Jessie lifts Romy into the old high chair, which wobbles slightly. She’ll have to tighten those screws again. “Your dad’s late, I’m afraid. He’s really sorry.”
“Wasn’t the idea that we moved to the arse end of nowhere and he was at home more?” Bella takes a green bean from the steamer and bites into it, wincing at its heat.
“Yes, it was. And he will be.” Jessie’s voice comes out a little too tight. “Let’s eat while the meal’s still faintly digestible.”
Sawing the tough chicken breast into pieces for Romy, Jessie looks up, making an effort to smile. “You could invite a girl from school over this weekend.”
“I don’t have any friends,” Bella says matter-of-factly.
“But it’s only been a week. You will.”
Bella shrugs, as if she doesn’t much care anyway. “I’m not like them. I never will be.” She scoops her hair into a loose bun, securing it with a hairgrip, her neck long, balletic. “And they wouldn’t want to set foot inside this house anyway,” she adds.
Jessie’s immediate response is to take a sip of wine. It burns down her throat, and she feels its effects almost instantly. She’s noticed this before at Applecote, the way her body seems purer and more sensitive to alcohol, everything more finely tuned. “Why do you say that?”
It occurs to Jessie that Bella looks rather pleased with herself, sucking on a secret. “Something happened here. The girls at school told me.

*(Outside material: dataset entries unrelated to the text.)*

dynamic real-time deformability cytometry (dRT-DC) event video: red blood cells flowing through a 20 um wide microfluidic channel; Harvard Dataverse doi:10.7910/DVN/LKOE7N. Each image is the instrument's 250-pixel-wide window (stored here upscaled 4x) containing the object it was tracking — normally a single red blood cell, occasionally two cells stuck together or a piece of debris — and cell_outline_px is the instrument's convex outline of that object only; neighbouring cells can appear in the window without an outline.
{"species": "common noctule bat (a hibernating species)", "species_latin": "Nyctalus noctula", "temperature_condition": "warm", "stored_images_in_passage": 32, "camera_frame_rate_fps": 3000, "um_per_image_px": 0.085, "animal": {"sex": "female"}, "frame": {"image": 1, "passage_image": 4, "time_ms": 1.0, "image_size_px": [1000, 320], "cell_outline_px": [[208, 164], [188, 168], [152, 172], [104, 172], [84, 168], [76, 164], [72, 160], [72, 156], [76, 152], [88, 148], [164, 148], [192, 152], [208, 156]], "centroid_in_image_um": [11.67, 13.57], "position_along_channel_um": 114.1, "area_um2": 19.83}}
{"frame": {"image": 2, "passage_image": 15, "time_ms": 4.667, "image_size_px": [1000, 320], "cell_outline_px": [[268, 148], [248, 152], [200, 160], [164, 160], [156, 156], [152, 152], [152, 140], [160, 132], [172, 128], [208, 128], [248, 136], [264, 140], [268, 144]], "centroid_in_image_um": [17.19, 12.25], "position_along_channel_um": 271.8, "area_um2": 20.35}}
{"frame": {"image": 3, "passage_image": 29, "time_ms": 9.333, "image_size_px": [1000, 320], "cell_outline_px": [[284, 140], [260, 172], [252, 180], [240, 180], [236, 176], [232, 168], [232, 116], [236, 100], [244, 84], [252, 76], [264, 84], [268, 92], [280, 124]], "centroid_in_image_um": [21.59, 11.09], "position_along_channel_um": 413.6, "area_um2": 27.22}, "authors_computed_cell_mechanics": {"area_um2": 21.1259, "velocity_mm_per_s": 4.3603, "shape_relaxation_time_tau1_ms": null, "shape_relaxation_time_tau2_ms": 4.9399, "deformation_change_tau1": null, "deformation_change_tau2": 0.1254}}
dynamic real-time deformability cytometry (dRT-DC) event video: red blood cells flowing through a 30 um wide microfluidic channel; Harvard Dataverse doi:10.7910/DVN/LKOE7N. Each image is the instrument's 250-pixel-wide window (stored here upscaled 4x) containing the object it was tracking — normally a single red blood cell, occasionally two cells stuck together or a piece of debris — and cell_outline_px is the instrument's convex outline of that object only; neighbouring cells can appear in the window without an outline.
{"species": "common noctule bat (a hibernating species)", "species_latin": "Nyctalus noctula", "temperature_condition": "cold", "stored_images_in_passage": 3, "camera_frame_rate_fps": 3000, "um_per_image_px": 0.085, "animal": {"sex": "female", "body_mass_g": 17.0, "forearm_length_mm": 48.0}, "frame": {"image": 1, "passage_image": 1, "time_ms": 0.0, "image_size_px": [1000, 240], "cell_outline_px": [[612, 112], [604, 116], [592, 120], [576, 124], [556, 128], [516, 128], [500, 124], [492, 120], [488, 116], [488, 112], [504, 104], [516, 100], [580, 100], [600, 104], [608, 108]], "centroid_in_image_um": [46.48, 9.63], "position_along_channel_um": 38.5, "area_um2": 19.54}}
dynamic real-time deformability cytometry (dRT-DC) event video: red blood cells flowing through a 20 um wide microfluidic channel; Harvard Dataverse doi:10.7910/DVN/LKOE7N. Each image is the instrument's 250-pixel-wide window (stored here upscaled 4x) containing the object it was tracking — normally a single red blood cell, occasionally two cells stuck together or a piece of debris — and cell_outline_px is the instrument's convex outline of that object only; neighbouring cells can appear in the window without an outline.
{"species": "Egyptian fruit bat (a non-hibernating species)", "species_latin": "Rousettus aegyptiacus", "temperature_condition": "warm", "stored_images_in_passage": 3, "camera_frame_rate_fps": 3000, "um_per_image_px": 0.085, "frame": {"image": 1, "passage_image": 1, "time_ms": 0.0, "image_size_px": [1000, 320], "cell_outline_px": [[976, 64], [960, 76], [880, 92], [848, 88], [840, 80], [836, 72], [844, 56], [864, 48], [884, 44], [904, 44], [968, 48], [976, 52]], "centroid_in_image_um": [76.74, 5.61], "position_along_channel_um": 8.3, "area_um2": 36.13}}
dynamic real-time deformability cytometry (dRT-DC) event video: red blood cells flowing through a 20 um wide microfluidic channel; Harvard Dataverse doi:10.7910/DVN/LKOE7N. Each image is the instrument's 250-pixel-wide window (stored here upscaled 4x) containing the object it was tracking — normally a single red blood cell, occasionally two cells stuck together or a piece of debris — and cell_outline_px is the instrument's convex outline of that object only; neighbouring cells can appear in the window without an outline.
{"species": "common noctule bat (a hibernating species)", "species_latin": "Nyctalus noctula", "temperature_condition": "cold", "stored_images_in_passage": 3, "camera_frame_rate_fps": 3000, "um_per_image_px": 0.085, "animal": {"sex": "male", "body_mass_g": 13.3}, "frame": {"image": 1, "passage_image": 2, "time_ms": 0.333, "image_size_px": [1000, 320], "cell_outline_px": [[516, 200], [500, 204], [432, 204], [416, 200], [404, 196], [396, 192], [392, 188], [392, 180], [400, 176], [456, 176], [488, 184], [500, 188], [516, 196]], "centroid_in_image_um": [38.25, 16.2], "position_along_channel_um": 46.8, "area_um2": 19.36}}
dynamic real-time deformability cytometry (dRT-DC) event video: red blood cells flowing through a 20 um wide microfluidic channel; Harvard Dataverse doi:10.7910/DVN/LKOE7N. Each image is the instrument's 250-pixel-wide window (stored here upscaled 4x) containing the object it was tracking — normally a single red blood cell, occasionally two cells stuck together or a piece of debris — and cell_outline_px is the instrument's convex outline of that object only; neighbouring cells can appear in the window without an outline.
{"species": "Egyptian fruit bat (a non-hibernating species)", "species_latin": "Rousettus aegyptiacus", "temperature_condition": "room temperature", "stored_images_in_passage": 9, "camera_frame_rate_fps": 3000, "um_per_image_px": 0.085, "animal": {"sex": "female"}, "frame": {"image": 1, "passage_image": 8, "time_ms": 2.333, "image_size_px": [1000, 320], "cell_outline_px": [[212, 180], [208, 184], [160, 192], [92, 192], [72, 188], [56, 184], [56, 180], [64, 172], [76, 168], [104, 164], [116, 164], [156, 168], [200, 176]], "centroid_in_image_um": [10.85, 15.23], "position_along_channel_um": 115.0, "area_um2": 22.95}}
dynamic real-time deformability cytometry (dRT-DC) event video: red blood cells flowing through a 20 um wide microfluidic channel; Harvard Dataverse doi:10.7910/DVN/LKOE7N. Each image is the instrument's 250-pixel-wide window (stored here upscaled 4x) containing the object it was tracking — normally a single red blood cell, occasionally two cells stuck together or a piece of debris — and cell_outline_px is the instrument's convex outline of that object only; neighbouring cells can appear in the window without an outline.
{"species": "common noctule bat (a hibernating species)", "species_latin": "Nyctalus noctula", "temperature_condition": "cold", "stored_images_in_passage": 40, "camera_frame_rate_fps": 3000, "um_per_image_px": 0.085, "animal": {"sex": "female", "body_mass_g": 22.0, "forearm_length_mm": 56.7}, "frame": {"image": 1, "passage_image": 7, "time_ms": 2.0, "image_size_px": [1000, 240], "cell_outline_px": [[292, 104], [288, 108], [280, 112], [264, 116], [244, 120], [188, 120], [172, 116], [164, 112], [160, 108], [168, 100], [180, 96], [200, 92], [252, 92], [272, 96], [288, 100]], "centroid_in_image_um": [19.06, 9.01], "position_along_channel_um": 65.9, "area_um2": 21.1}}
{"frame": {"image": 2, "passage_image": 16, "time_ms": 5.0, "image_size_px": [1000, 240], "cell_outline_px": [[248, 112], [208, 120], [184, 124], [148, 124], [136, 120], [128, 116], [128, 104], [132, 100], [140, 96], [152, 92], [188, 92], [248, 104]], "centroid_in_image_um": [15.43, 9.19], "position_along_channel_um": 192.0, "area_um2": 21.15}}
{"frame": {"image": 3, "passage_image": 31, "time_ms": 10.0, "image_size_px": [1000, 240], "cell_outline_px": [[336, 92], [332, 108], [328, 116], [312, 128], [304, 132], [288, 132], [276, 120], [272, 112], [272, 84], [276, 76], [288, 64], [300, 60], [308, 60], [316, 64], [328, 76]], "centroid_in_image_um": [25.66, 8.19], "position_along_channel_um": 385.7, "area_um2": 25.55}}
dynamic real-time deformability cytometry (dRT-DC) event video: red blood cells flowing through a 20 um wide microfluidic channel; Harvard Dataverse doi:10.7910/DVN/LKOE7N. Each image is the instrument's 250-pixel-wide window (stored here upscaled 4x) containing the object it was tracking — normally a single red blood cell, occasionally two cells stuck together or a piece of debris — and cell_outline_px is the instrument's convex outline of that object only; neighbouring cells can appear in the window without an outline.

It’s legend at Squirrels.” Bella times her words carefully, studying Jessie’s reaction. “They reckon the agent should have told us before we bought it.”
Romy cocks her head to one side, alert to the change of tone, her eyes rolling from Jessie to Bella and back again, sensing something worrying nibbling at the edges of the conversation.
“And?”
“A girl used to live here ages ago, a cousin of some girls who went to my school. Her name was Audrey. Audrey Wilde.” Bella’s voice drops low, thrilled, and the candlelight flickers up her face, her eyes brilliantly shining as if she were huddled over a table at a séance. “There’s a photo with them in it—her cousins, I mean, also Wildes, four of them; one of them is totally supermodel-beautiful—hanging in Squirrels’ Great Hall.”